Left: CSA 1-AB, Stone AB, Middle: CSA 1-1, Stone 1, Right: CSA 1-2, Stone 2
Catalog Numbers are from the Confederate States of America Catalog and Handbook of Stamps and Postal History
The stamp's central motif is a portrait of Confederate President Jefferson Davis, designed and engraved on metal by Charles Ludwig of Hoyer & Ludwig, Richmond, Virginia. There is a wide range of shades of green among the issued stamps, which help distinguish the various printings of this first issue. There were 9,250,000 stamps printed from three different lithographic stones. They were printed on soft, porous, wove paper, and were imperforate. The most typical use is for the 5-cent rate (under 500 miles), although pairs are known used for the 10-cent rate (over 500 miles), and occasionally used for higher rates, which are very scarce. Stones can be identified only by plating and not by clarity of printing or color shade.
Stone A or B: The designation Stone AB is attributed to Edward S. Knapp, who in the 1920s was uncertain if there was one or two transfer or printing stones.The earliest recorded date of use is October 16, 1861, also the first day of any Confederate general issue as noted in the Richmond Daily Examiner of that date. Plating is not completed, therefore size of the plate is unknown. These stones had imprints. Printings from this stone are characterized by their uniform olive green color and the best quality of the three stones with sharp clear impressions. There are no minor colors. Distinctive marks are few and minute.
Stone 1: The earliest established recorded date of use is October 23, 1861. Plating is completed. The stamps were printed in sheets of two hundred, panes of one hundred, and a transfer stone of fifty without imprint. A number of constant, recurring varieties occur on the fifty-subject transfer stones. The first small printing was in olive green, with other shades of bright green, dark green, light green, and dull green. The typical shade is an intermediate shade of bright green. Impressions are clear, although not a clear as on Stones AB. Stamps from Stone 1 have a lighter or finer printed impression than those from Stone AB or Stone 2.
Stone 2: The earliest recorded date of use is December 2, 1861. The stamps were printed in sheets of two hundred, panes of one hundred, and a transfer stone of fifty without imprint. All shades other than olive green are known from this stone, primarily darker shades. It is characterized by poor impressions and many noticeable distinctive marks.
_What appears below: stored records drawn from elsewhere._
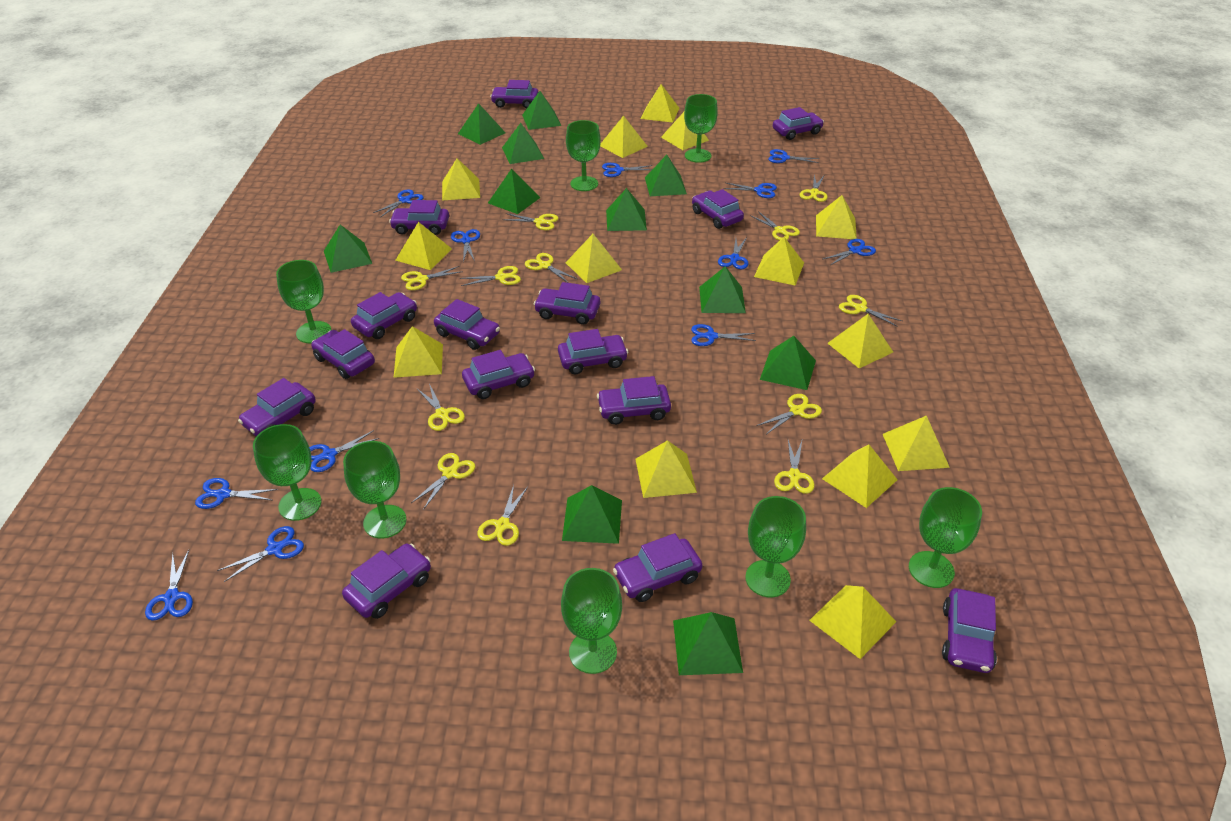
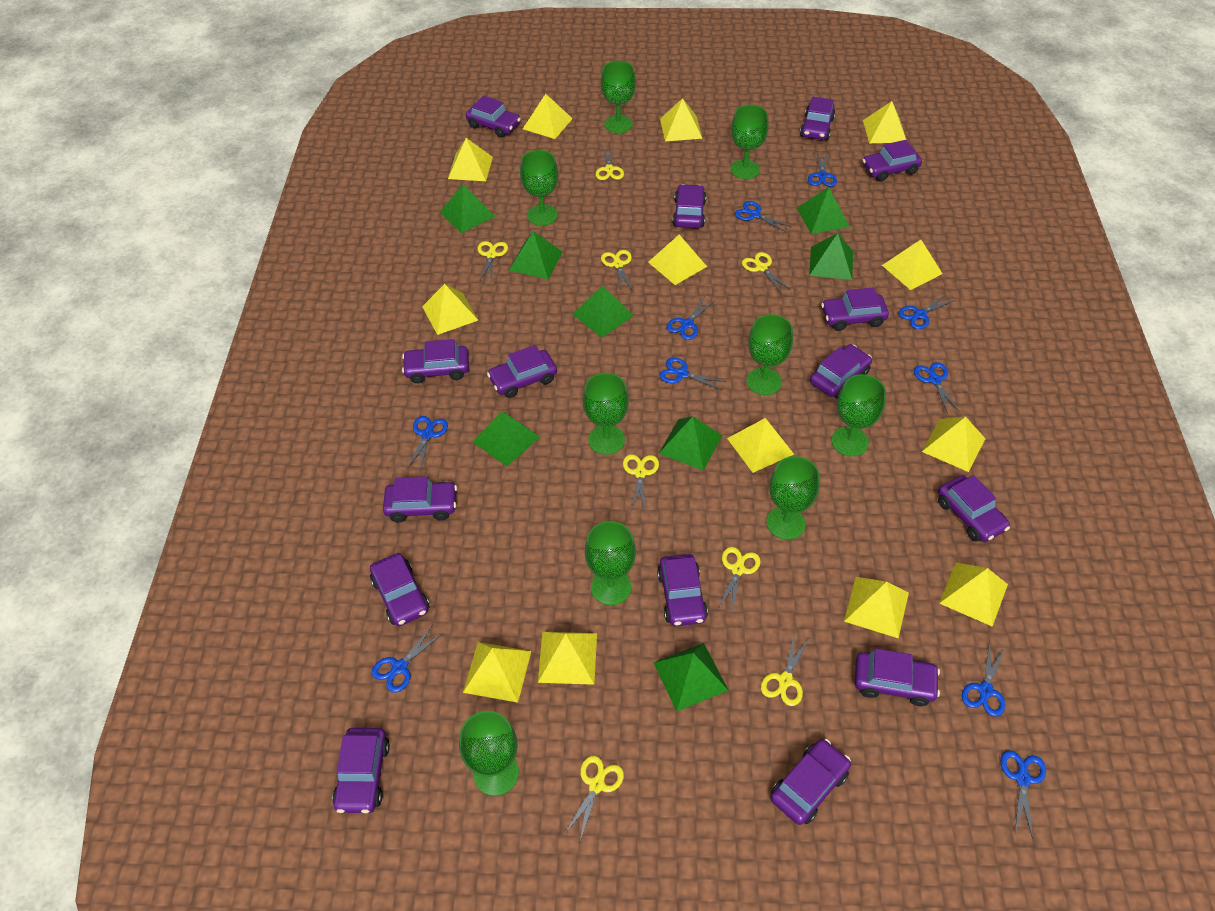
blue scissors: [145,550,193,621] [195,478,278,509] [217,526,304,582] [309,430,379,472] [373,189,424,217] [451,229,480,262] [602,163,652,177] [691,324,756,346] [718,237,748,269] [723,183,777,198] [768,149,820,163] [823,239,876,265] = 12 -> [372,625,443,693] [407,416,448,471] [660,358,726,390] [666,298,715,340] [735,201,792,232] [808,152,837,187] [898,294,956,329] [914,362,960,414] [962,641,1005,716] [1000,750,1046,839] = 10
green goblet: [253,424,321,521] [276,260,332,343] [343,441,407,538] [561,568,622,674] [566,120,601,191] [684,94,718,163] [745,496,806,597] [909,487,982,588] = 8 -> [459,711,519,796] [520,150,558,226] [583,373,629,455] [585,521,636,605] [601,61,636,133] [730,105,769,179] [746,314,793,395] [766,456,820,540] [832,374,886,456] = 9
green pyramid: [324,225,372,273] [458,103,506,145] [488,169,541,214] [502,123,544,164] [522,91,561,130] [562,485,622,544] [606,188,647,231] [645,155,687,196] [673,612,743,675] [699,266,746,313] [760,336,816,390] = 11 -> [440,184,495,233] [473,411,540,466] [509,231,562,279] [572,285,634,338] [654,643,729,711] [659,416,722,471] [797,187,850,234] [809,233,853,280] = 8
yellow pyramid: [394,326,443,378] [395,222,452,270] [442,158,480,200] [566,234,622,283] [600,116,648,158] [635,440,697,498] [641,84,679,123] [661,112,709,150] [754,237,804,285] [809,585,896,659] [816,195,857,239] [822,444,898,508] [828,314,893,368] [883,415,950,471] = 14 -> [422,284,478,335] [448,138,493,181] [463,642,531,703] [523,94,573,139] [538,632,597,685] [648,235,707,285] [660,98,703,141] [727,418,794,473] [844,577,909,638] [863,101,906,143] [882,240,943,290] [922,417,986,472] [939,562,1008,627] = 13
yellow scissors: [401,266,463,290] [411,453,475,510] [417,384,465,431] [460,266,521,286] [477,485,528,546] [502,213,558,230] [525,253,577,283] [750,211,800,241] [757,394,822,434] [774,440,814,494] [800,175,828,202] [839,295,902,327] = 12 -> [478,241,508,282] [564,756,624,841] [595,146,624,180] [601,250,633,292] [623,454,659,513] [718,547,760,614] [742,252,791,293] [761,634,810,706] = 8

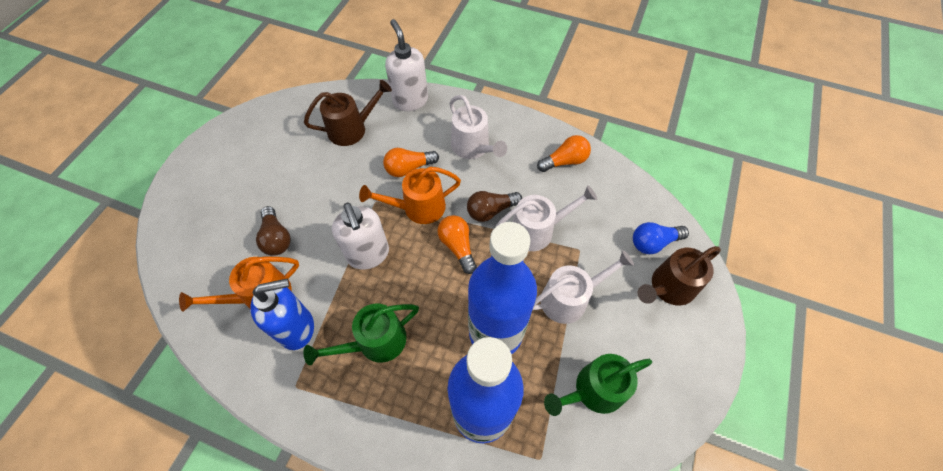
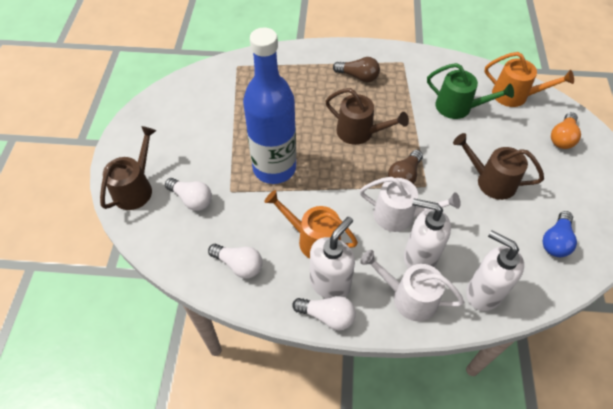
blue bottle: [447,337,524,444] [468,222,537,354] = 2 -> [243,28,296,184] = 1
blue soap dispenser: [250,278,314,350] = 1 -> none = 0
brown watering can: [304,80,392,146] [638,246,721,305] = 2 -> [100,126,156,210] [325,88,409,145] [453,133,544,200] = 3
green watering can: [303,303,419,365] [544,354,652,416] = 2 -> [427,63,514,119] = 1
orange light bulb: [383,148,439,177] [437,215,477,274] [537,135,591,172] = 3 -> [551,112,581,149] = 1
white light bulb: none = 0 -> [165,178,212,211] [208,244,263,278] [292,296,356,330] = 3
white soap dispenser: [332,202,389,270] [385,19,428,111] = 2 -> [310,217,355,299] [404,199,451,268] [466,230,524,311] = 3
white watering can: [450,95,507,159] [495,185,597,251] [533,250,634,324] = 3 -> [360,177,461,232] [360,250,464,321] = 2

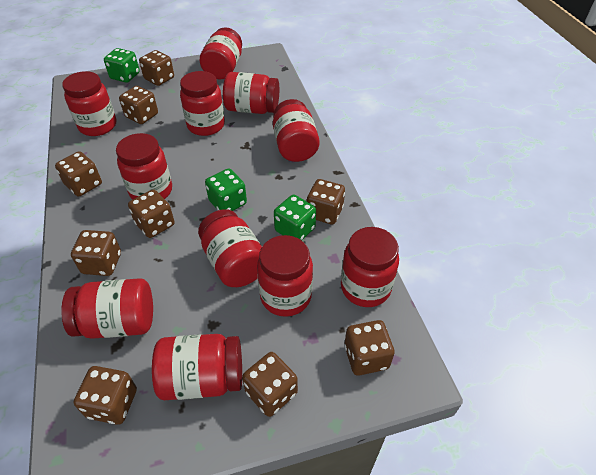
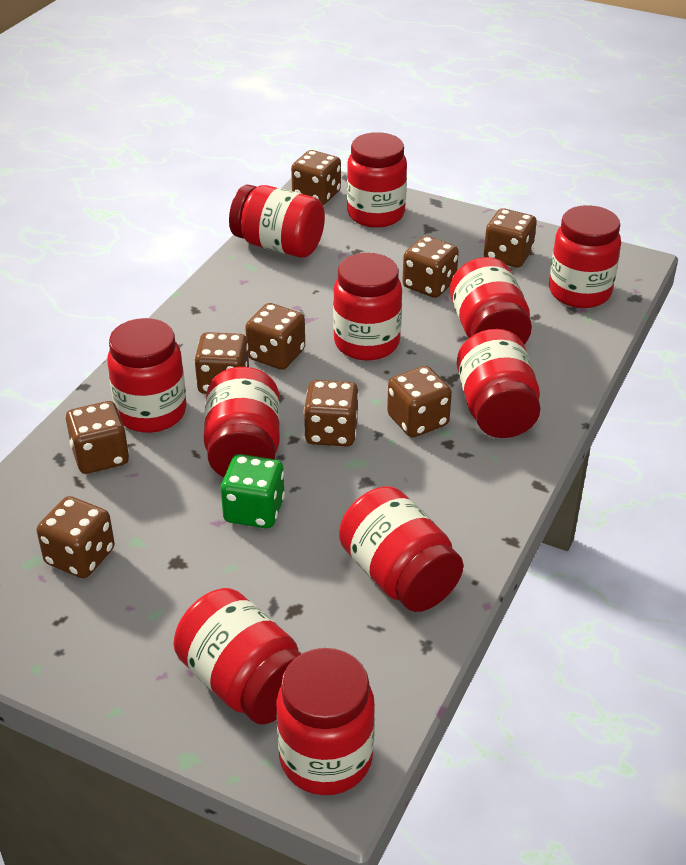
green dice: [104,48,140,83] [205,169,247,211] [274,195,316,241] = 3 -> [221,454,285,528] = 1

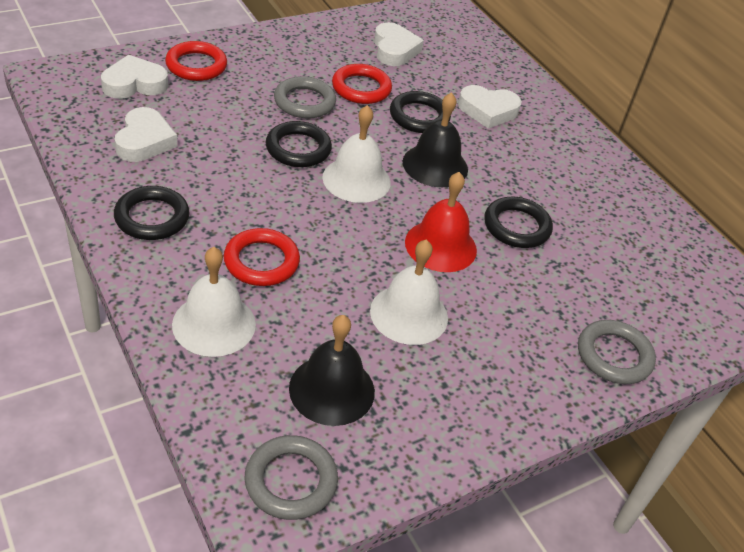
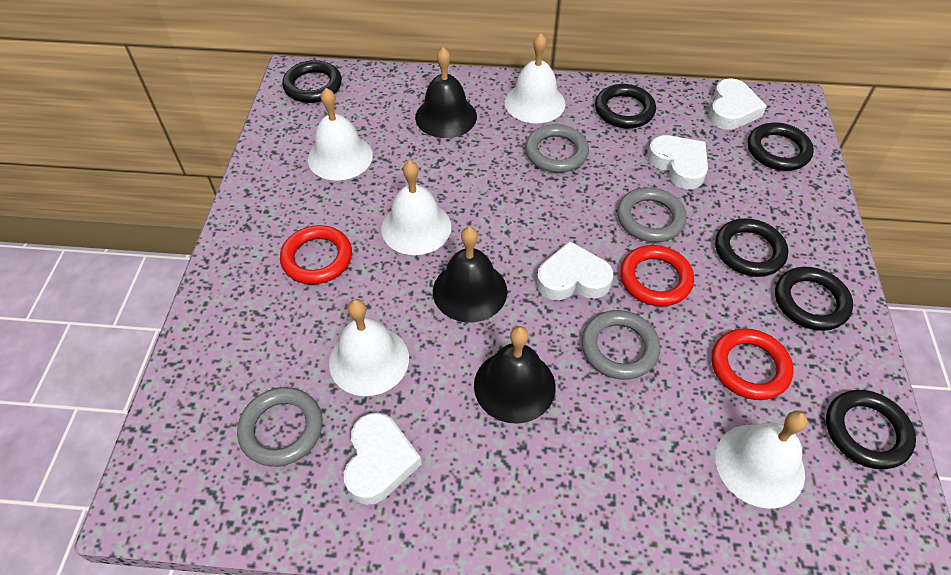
black bell: [289,315,375,426] [403,92,468,187] = 2 -> [415,47,477,138] [433,227,507,323] [474,326,556,424] = 3
black ring: [114,186,190,240] [266,121,332,167] [390,91,451,133] [484,197,553,248] = 4 -> [282,60,342,103] [595,84,656,128] [715,218,788,277] [748,123,814,171] [775,267,853,331] [826,390,916,469] = 6
grey ring: [244,435,338,520] [274,76,336,118] [578,320,656,384] = 3 -> [237,387,323,467] [525,124,589,173] [581,310,660,380] [617,187,687,242] = 4
red bell: [405,172,477,272] = 1 -> none = 0
white bell: [172,247,256,357] [322,105,391,203] [370,240,448,345] = 3 -> [308,88,373,181] [329,299,409,396] [381,160,451,255] [505,33,565,124] [715,411,807,509] = 5

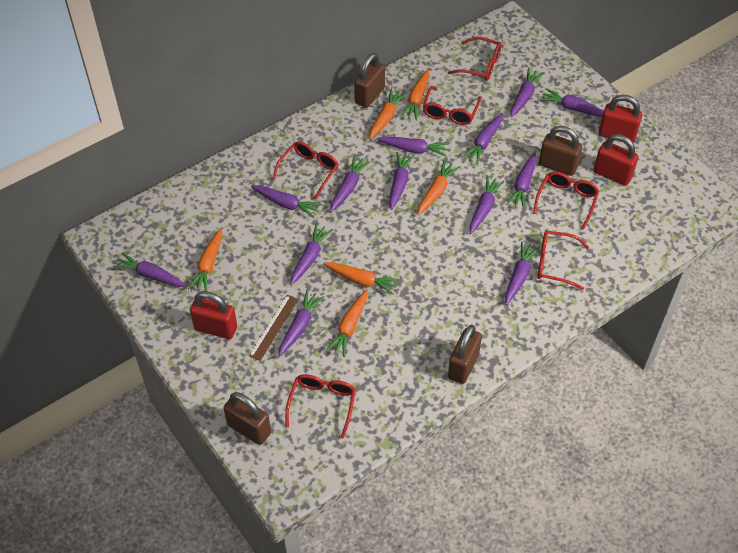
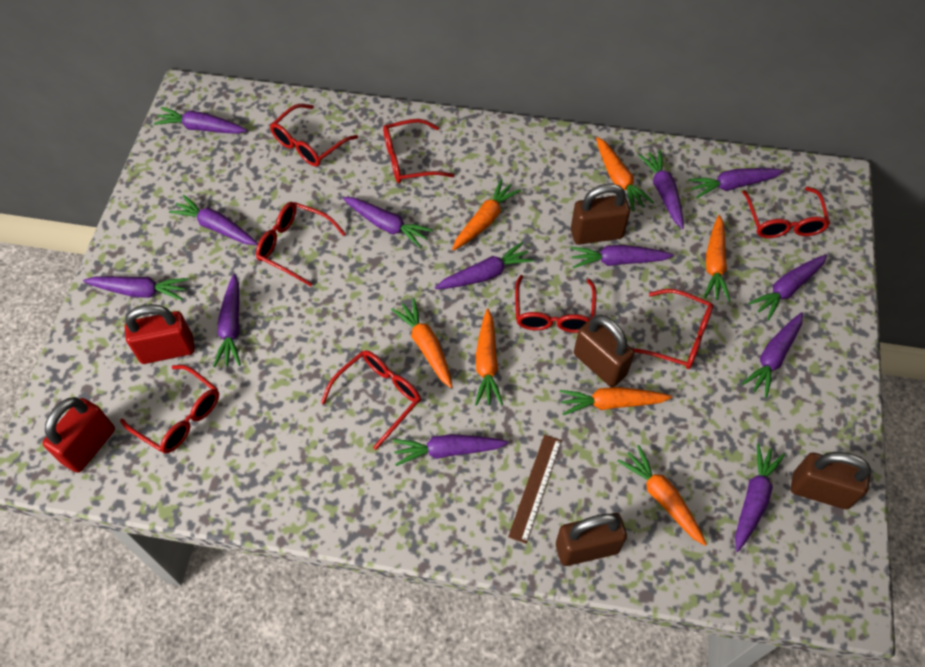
orange carrot: [188,228,222,291] [323,262,400,295] [326,290,367,357] [369,89,407,139] [400,70,430,121] [417,160,460,215] = 6 -> [391,298,452,388] [452,179,521,251] [475,308,503,406] [560,387,672,415] [596,137,654,211] [618,445,707,546] [704,215,730,301] = 7
red glasses: [272,141,339,200] [285,374,356,439] [423,86,481,125] [448,37,502,81] [533,172,599,230] [537,231,589,290] = 6 -> [120,365,219,454] [256,202,346,286] [270,104,358,167] [321,350,421,450] [383,119,454,183] [515,275,597,333] [632,289,713,369] [742,187,830,238] = 8
red padlock: [190,291,237,339] [594,134,639,186] [599,95,642,143] = 3 -> [43,397,115,473] [125,304,195,364] = 2

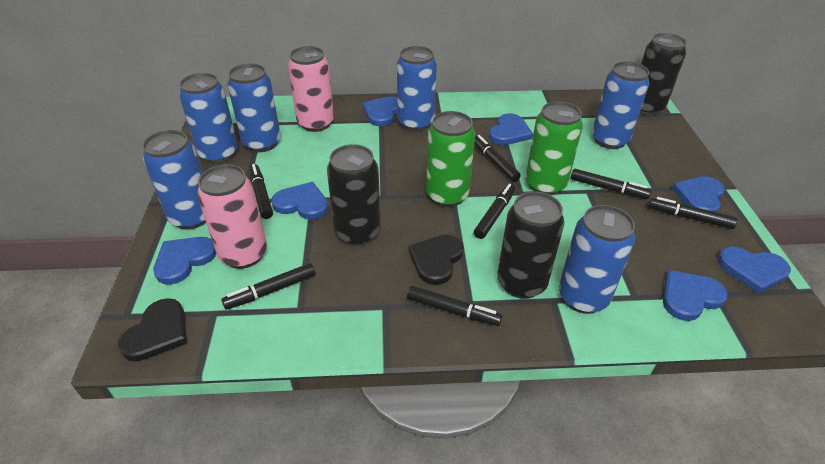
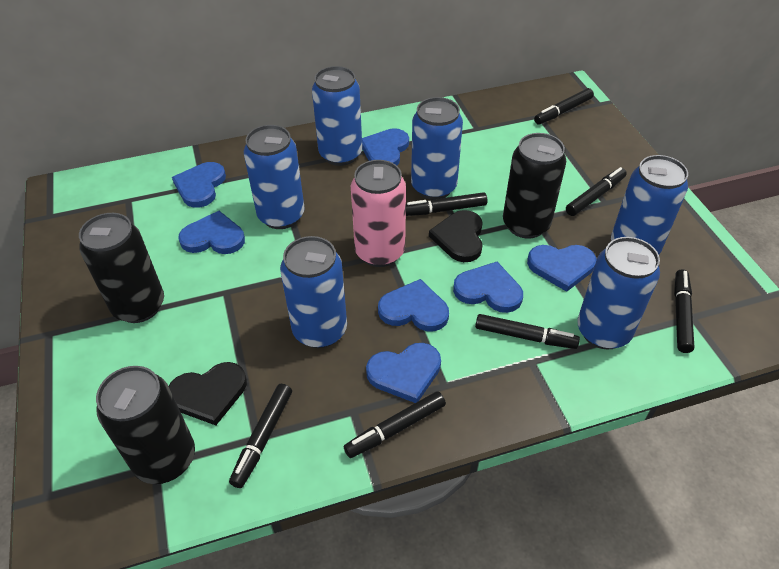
green can: [426,111,475,207] [526,101,583,195] = 2 -> none = 0
pink can: [197,164,267,269] [288,46,334,132] = 2 -> [351,160,406,267] = 1

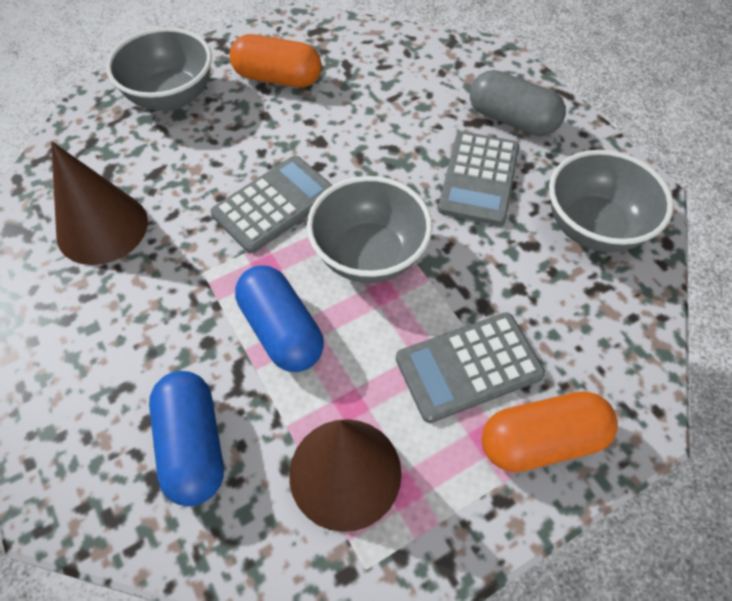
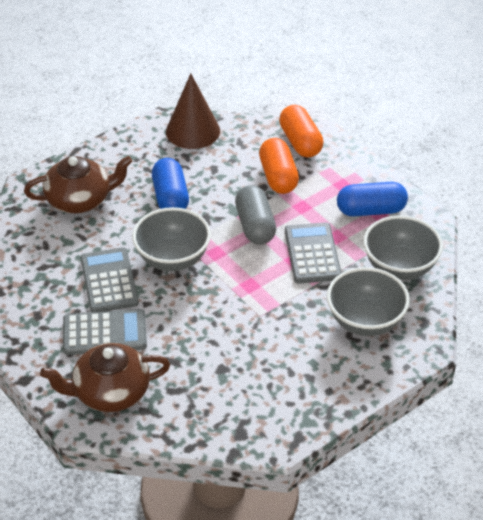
brown cone: [51,141,148,265] [289,419,402,532] = 2 -> [166,73,220,149] = 1
brown teapot: none = 0 -> [24,156,133,213] [40,343,170,412] = 2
This stone was also used to print the 5-cent blue Jefferson Davis, CSA 4, of the same design but different color.
Misplaced and Shifted Lithograph Transfers: A misplaced transfer is an image that is on a printing stone in a position that differs from that on the transfer stone. The misplaced transfers were first discovered in the 1920s by Edward S. Knapp and others. They were originally thought to be damaged positions that had been erased and replaced on the printing stones that were in stamp production. Although this is a viable explanation, it now appears that they were on new printing stones and were corrections made when the printing stones were initially laid down. This is a complex topic too detailed to even touch on in a general guide. For more information, see the Confederate States of America Catalog and Handbook of Stamps and Postal History.
1862 Color Changes
The 1862 color changes from green (CSA 1) to blue (CSA 4) were explained by a notice in Southerrn newspapers on February 20, 1862, by the Confederate Post Office Department: "We perceive that in consequence of a scarcity of coloring necessary for the manufacture of green postage stamps, of the denomination of five cents, stamps of a blue color will be substituted for the latter. The ten ct. stamps will hereafter be red." They continued to print the 2¢ Jackson (CSA 3) in green because the demand was much lower.